Things to do
(A) In the pandas excerpt, rewrite the output block that begins "<class 'pandas.core.frame.DataFrame'>" as a short bulleted list. Keep its main facts.
(B) Carry the pandas excerpt forward from its final line. Keep the same pattern of a heading, a one-line description, a numbered input, code, and output.

Selected excerpt
_ _ _

ModuleNotFoundError: No module named 'openpyxl'

### `pd.read_json()` / `to_json()`

Import/export JSON data.

In [44]:
import pandas as pd
df = pd.DataFrame({'A':[1,2],'B':[3,4]})
df.to_json('sample.json')
pd.read_json('sample.json')

Unnamed: 0,A,B
0,1,3
1,2,4


### `head()` / `tail()`

View first/last n rows.

In [45]:
import pandas as pd
df = pd.DataFrame({'A':range(10),'B':range(10,20)})
df.head(3)
df.tail(2)

Unnamed: 0,A,B
8,8,18
9,9,19


### `info()`

Display summary of DataFrame.

In [46]:

import pandas as pd
df = pd.DataFrame({'A':[1,2,3],'B':['x','y','z']})
df.info()

<class 'pandas.core.frame.DataFrame'>
RangeIndex: 3 entries, 0 to 2
Data columns (total 2 columns):
 #   Column  Non-Null Count  Dtype 
---  ------  --------------  ----- 
 0   A       3 non-null      int64 
 1   B       3 non-null      object
dtypes: int64(1), object(1)
memory usage: 180.0+ bytes


### `describe()`

Summary statistics for numeric columns.

In [47]:
import pandas as pd
df = pd.DataFrame({'num':[1,2,3,4],'cat':['a','b','a','b']})
df.describe()

_ _ _

Given data

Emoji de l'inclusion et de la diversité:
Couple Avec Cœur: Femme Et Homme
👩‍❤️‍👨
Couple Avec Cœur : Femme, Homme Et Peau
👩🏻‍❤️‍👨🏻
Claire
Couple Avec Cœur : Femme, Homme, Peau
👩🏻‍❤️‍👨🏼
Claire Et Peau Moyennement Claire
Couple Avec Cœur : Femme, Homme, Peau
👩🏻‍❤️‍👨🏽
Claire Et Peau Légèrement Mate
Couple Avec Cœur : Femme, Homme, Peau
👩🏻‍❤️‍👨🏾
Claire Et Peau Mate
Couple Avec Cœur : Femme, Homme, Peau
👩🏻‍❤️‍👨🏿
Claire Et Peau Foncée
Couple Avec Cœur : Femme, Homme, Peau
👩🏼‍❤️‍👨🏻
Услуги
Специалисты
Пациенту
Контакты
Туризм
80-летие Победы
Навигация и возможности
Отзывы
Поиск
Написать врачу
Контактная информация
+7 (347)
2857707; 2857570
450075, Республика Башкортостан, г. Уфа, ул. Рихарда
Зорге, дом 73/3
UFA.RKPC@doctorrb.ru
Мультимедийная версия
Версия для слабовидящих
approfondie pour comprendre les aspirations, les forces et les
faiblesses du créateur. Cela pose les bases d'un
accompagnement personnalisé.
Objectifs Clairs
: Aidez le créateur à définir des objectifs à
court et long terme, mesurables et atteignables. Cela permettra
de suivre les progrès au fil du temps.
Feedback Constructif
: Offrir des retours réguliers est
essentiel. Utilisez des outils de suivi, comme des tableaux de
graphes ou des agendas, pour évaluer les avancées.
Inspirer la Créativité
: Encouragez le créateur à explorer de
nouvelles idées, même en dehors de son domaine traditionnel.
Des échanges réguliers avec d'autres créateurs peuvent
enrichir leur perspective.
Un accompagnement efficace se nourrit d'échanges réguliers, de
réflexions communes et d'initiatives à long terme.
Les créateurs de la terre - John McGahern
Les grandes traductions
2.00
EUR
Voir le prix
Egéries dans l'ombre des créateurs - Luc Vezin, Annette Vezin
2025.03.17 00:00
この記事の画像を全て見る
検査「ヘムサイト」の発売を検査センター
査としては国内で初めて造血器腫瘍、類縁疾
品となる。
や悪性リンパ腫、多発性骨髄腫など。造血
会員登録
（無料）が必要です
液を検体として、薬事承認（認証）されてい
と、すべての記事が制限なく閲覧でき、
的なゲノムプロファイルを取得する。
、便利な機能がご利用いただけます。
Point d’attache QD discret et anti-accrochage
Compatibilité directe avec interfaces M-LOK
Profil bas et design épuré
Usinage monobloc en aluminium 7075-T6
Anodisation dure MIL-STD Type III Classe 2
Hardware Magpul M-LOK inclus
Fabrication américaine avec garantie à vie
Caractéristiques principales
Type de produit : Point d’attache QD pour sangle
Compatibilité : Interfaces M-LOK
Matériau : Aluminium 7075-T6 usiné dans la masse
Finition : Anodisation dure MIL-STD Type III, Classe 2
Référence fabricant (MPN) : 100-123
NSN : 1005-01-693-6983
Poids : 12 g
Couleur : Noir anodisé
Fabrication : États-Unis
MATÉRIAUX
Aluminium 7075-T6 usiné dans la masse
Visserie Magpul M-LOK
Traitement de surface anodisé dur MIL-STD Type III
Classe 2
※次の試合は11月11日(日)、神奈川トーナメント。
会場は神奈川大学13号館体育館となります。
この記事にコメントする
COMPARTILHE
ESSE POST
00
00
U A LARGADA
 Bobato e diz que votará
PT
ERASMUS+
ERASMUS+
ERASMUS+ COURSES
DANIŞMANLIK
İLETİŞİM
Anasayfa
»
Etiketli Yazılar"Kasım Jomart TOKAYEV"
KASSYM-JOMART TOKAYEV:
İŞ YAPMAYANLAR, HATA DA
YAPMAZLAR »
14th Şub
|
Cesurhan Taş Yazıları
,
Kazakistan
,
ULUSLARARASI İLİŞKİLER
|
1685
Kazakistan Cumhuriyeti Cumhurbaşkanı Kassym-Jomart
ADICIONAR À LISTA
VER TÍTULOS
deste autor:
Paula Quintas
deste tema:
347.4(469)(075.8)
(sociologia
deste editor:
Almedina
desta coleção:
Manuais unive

_ _ _

Answers to this exercise
(A)
- Object type: pandas DataFrame
- Index: RangeIndex with 3 entries, 0 to 2
- Columns: 2 in total
  - A: 3 non-null values, int64
  - B: 3 non-null values, object
- Dtype counts: int64 (1), object (1)
- Memory usage: 180.0+ bytes

(B)
Unnamed: 0,num
count,4.0
mean,2.5
std,1.290994
min,1.0
25%,1.75
50%,2.5
75%,3.25
max,4.0


### `dtypes`

Show data types of columns.

In [48]:
import pandas as pd
df = pd.DataFrame({'A':[1,2.5],'B':['x','y']})
df.dtypes

A    float64
B     object
dtype: object

### `shape` / `size`

Shape and total elements of DataFrame.

In [49]:
import pandas as pd
df = pd.DataFrame({'A':[1,2,3]})
df.shape, df.size

((3, 1), 3)

### `empty`

Check if DataFrame is empty.

In [50]:
import pandas as pd
df = pd.DataFrame()
df.empty

True

### `columns` / `index`

Access or rename labels.

In [51]:
import pandas as pd
df = pd.DataFrame({'A':[1], 'B':[2]})
cols = df.columns
idx = df.index
# rename
df.columns = ['X','Y']
df

Unnamed: 0,X,Y
0,1,2


### `select_dtypes()`

Select columns by data type.

In [52]:
import pandas as pd
df = pd.DataFrame({'num':[1,2], 'txt':['a','b']})
df.select_dtypes(include='number')

Unnamed: 0,num
0,1
1,2


### `astype()`

Change column data type.

In [53]:
import pandas as pd
df = pd.DataFrame({'A':['1','2']})
df['A'] = df['A'].astype(int)
df.dtypes

A    int64
dtype: object

### `to_datetime()`

Convert column to datetime.

In [54]:
import pandas as pd
df = pd.DataFrame({'date':['2020-01-01','2020-02-01']})
df['date'] = pd.to_datetime(df['date'])
df.dtypes

date    datetime64[ns]
dtype: object

### `isna()` / `notna()`

Detect missing values.

In [55]:
import pandas as pd
df = pd.DataFrame({'A':[1,None,3]})
df.isna().sum()
df.notna()

Unnamed: 0,A
0,True
1,False
2,True


### `dropna()`

Drop rows/columns with missing values (axis=0 rows, axis=1 columns).

In [56]:
import pandas as pd
df = pd.DataFrame({'A':[1,None,3],'B':[None,2,3]})
df.dropna()
# drop columns with any NA
# df.dropna(axis=1)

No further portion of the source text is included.